Humorista implora em tribunal por direito à eutanásia: "É insuportável!"
Claire Brosseau, de 49 anos, luta há cinco anos no Canadá para ter uma morte assistida.
A atriz e humorista canadiana Claire Brosseau, de 49 anos, entrou numa nova fase da sua batalha judicial para conseguir morrer através de suicídio assistido. Esta semana, ela marcou presença no Tribunal Superior de Justiça de Ontario, em Toronto, onde fez um novo desabafo sobre os motivos que a levaram a optar por esta decisão extrema.

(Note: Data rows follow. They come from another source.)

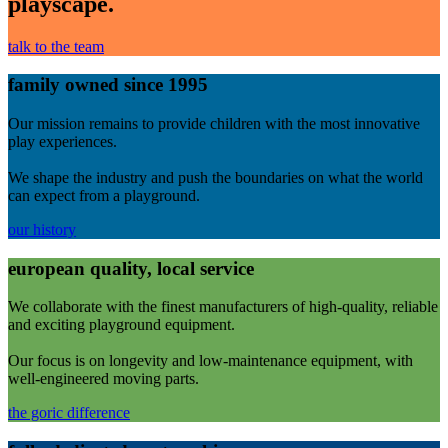
playscape.
talk to the team
family owned since 1995
Our mission remains to provide children with the most innovative
play experiences.
We shape the industry and push the boundaries on what the world
can expect from a playground.
our history
european quality, local service
We collaborate with the finest manufacturers of high-quality, reliable
and exciting playground equipment.
Our focus is on longevity and low-maintenance equipment, with
well-engineered moving parts.
the goric difference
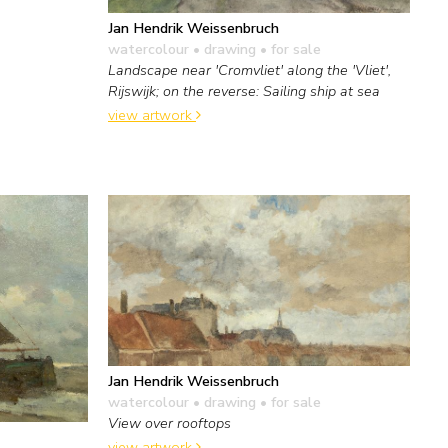
Jan Hendrik Weissenbruch
watercolour • drawing
• for sale
Landscape near 'Cromvliet' along the 'Vliet',
Rijswijk; on the reverse: Sailing ship at sea
view artwork
Jan Hendrik Weissenbruch
watercolour • drawing
• for sale
View over rooftops
view artwork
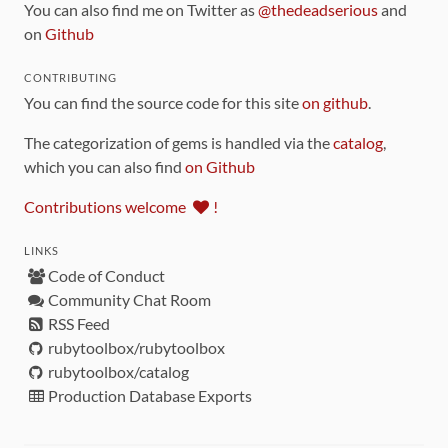
You can also find me on Twitter as
@thedeadserious
and
on
Github
CONTRIBUTING
You can find the source code for this site
on github
.
The categorization of gems is handled via the
catalog
,
which you can also find
on Github
Contributions welcome
!
LINKS
Code of Conduct
Community Chat Room
RSS Feed
rubytoolbox/rubytoolbox
rubytoolbox/catalog
Production Database Exports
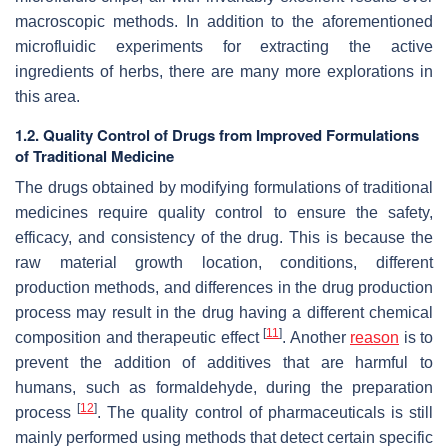
macroscopic methods. In addition to the aforementioned
microfluidic experiments for extracting the active
ingredients of herbs, there are many more explorations in
this area.
1.2. Quality Control of Drugs from Improved Formulations
of Traditional Medicine
The drugs obtained by modifying formulations of traditional
medicines require quality control to ensure the safety,
efficacy, and consistency of the drug. This is because the
raw material growth location, conditions, different
production methods, and differences in the drug production
process may result in the drug having a different chemical
[
11
]
composition and therapeutic effect
. Another
reason
is to
prevent the addition of additives that are harmful to
humans, such as formaldehyde, during the preparation
[
12
]
process
. The quality control of pharmaceuticals is still
mainly performed using methods that detect certain specific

Fisicamente saudável, com "uma abundância de recursos" e cercada de amigos e família, Brosseau sofre de graves transtornos bipolares, stress pós-traumático e outros problemas de saúde mental. “É insuportável! Todas as manhãs, quando acordo, penso que não vou conseguir passar o dia”, disse esta segunda-feira, dia 4, ao tribunal, segundo a Canadian Press. A atriz de Montreal que participou de dezenas de filmes ao lado de estrelas como James Franco, acrescentou ainda que não sai de casa há meses.
Brosseau afirmou que foi forçada a recorrer ao suicídio assistido após várias tentativas frustradas para acabar com a própria vida, incluindo overdose de drogas, cortes nos pulsos e até mesmo ingestão de amendoim, ao qual é gravemente alérgica, avançou o 'New York Times'. Tudo porque não consegue mais suportar o “sofrimento incessante”.

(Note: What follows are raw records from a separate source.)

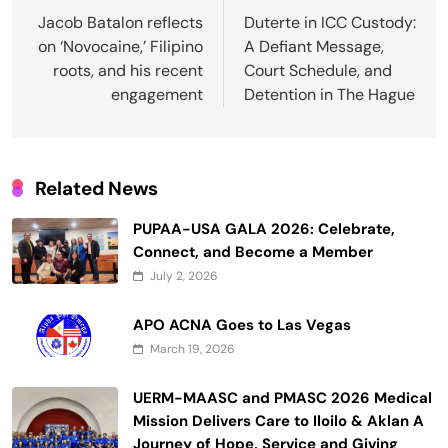
navigation
Jacob Batalon reflects
Duterte in ICC Custody:
on ‘Novocaine,’ Filipino
A Defiant Message,
roots, and his recent
Court Schedule, and
engagement
Detention in The Hague
Related News
PUPAA-USA GALA 2026: Celebrate,
Connect, and Become a Member
July 2, 2026
APO ACNA Goes to Las Vegas
March 19, 2026
UERM-MAASC and PMASC 2026 Medical
Mission Delivers Care to Iloilo & Aklan A
Journey of Hope, Service and Giving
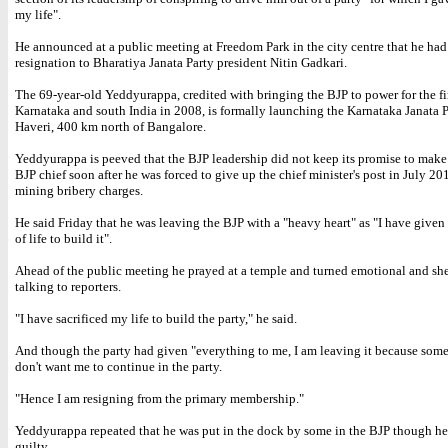
my life".
He announced at a public meeting at Freedom Park in the city centre that he had 
resignation to Bharatiya Janata Party president Nitin Gadkari.
The 69-year-old Yeddyurappa, credited with bringing the BJP to power for the fir
Karnataka and south India in 2008, is formally launching the Karnataka Janata P
Haveri, 400 km north of Bangalore.
Yeddyurappa is peeved that the BJP leadership did not keep its promise to make 
BJP chief soon after he was forced to give up the chief minister's post in July 20
mining bribery charges.
He said Friday that he was leaving the BJP with a "heavy heart" as "I have give
of life to build it".
Ahead of the public meeting he prayed at a temple and turned emotional and she
talking to reporters.
"I have sacrificed my life to build the party," he said.
And though the party had given "everything to me, I am leaving it because some
don't want me to continue in the party.
"Hence I am resigning from the primary membership."
Yeddyurappa repeated that he was put in the dock by some in the BJP though he
guilty.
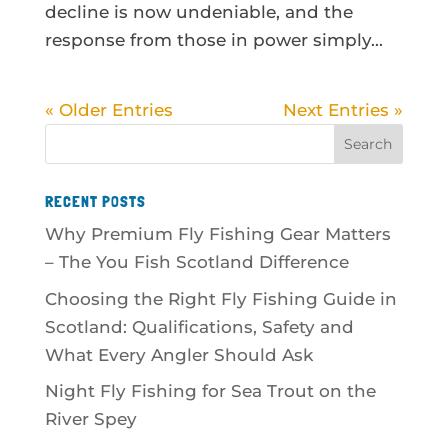
decline is now undeniable, and the
response from those in power simply...
« Older Entries
Next Entries »
RECENT POSTS
Why Premium Fly Fishing Gear Matters
– The You Fish Scotland Difference
Choosing the Right Fly Fishing Guide in
Scotland: Qualifications, Safety and
What Every Angler Should Ask
Night Fly Fishing for Sea Trout on the
River Spey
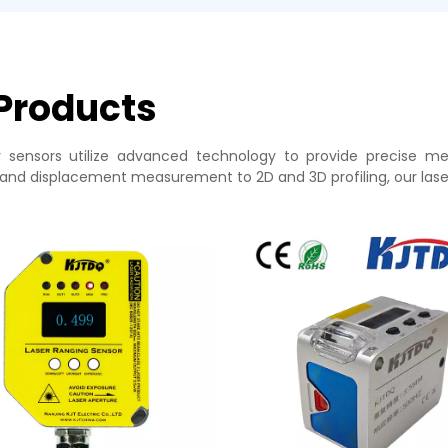
 Products
r sensors utilize advanced technology to provide precise m
and displacement measurement to 2D and 3D profiling, our laser 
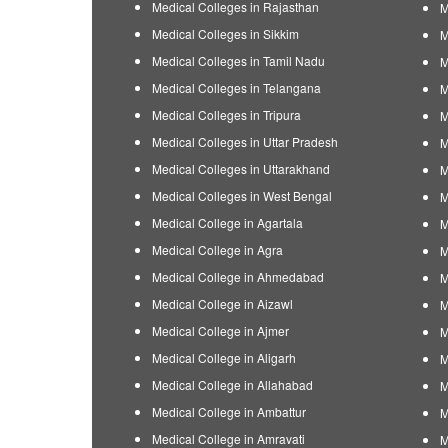
Medical Colleges in Rajasthan
M
Medical Colleges in Sikkim
M
Medical Colleges in Tamil Nadu
M
Medical Colleges in Telangana
M
Medical Colleges in Tripura
M
Medical Colleges in Uttar Pradesh
M
Medical Colleges in Uttarakhand
M
Medical Colleges in West Bengal
M
Medical College in Agartala
M
Medical College in Agra
M
Medical College in Ahmedabad
M
Medical College in Aizawl
M
Medical College in Ajmer
M
Medical College in Aligarh
M
Medical College in Allahabad
M
Medical College in Ambattur
M
Medical College in Amravati
M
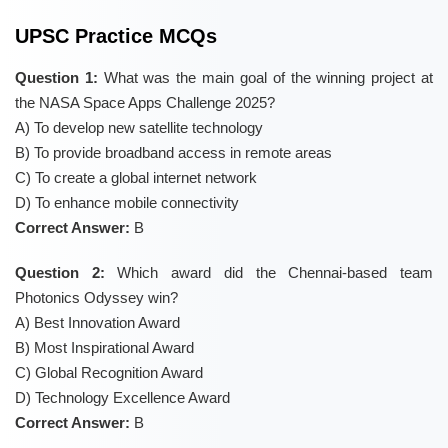
UPSC Practice MCQs
Question 1:
What was the main goal of the winning project at
the NASA Space Apps Challenge 2025?
A) To develop new satellite technology
B) To provide broadband access in remote areas
C) To create a global internet network
D) To enhance mobile connectivity
Correct Answer:
B
Question 2:
Which award did the Chennai-based team
Photonics Odyssey win?
A) Best Innovation Award
B) Most Inspirational Award
C) Global Recognition Award
D) Technology Excellence Award
Correct Answer:
B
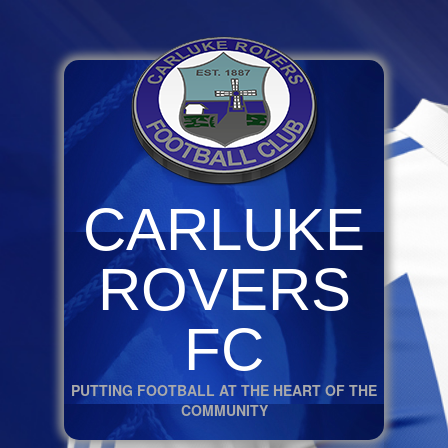
CARLUKE
ROVERS
FC
PUTTING FOOTBALL AT THE HEART OF THE
COMMUNITY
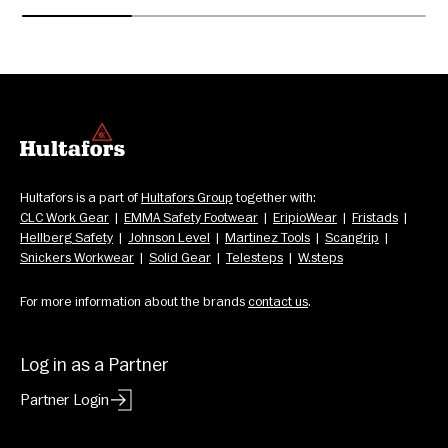
Hultafors is a part of 
Hultafors Group
 together with: 
CLC Work Gear
  |  
EMMA Safety Footwear
  |  
EripioWear
  |  
Fristads
  |  
Hellberg Safety
  |  
Johnson Level
  |  
Martinez Tools
  |  
Scangrip
  |  
Snickers Workwear
  |  
Solid Gear
  |  
Telesteps
  |  
W.steps
For more information about the brands 
contact us
.
Log in as a Partner
Partner Login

“Este é um recurso extraordinário que procuramos, mas a situação em que Claire se encontra também é extraordinária”, disse o advogado de Brosseau, Michael Fenrick, acrescentando que espera que uma data para o julgamento seja marcada antes do verão.
Os pais e a irmã de Brosseau disseram que ficaram horrorizados quando a atriz lhes contou pela primeira vez sobre os planos para a sua morte, apesar de estar fisicamente saudável. “Fiquei furiosa. Para mim, foi como desistir”, disse a irmã, Melissa Morris, de 51 anos, ao 'Times'. Já a mãe, Mary Louise Kinahan, disse: "Nenhuma mãe quer perder um filho, mas nenhuma mãe quer presenciar um sofrimento tão grande."
Diagnosticada com depressão maníaca aos 14 anos, Brosseau enfrentou desde cedo um percurso marcado por consumo de drogas, álcool e comportamentos autodestrutivos. Ao longo dos anos, recebeu ainda diagnósticos de ansiedade, ideação suicida crónica, perturbações alimentares e de personalidade, abuso de substâncias, stress pós-traumático e outras condições de saúde mental.
Brosseau está a tentar conseguir o acesso à eutanásia há cinco anos. No Canadá, a legislação permite a morte assistida desde 2016, mas impõe uma série de condições, como ter doenças físicas graves e incuráveis, e o caso dela não se encaixa.
O governo do Canadá já adiou a ampliação dos critérios de elegibilidade diversas vezes. O assunto está a ser analisado por um comité que deverá apresentar recomendações antes março de 2027.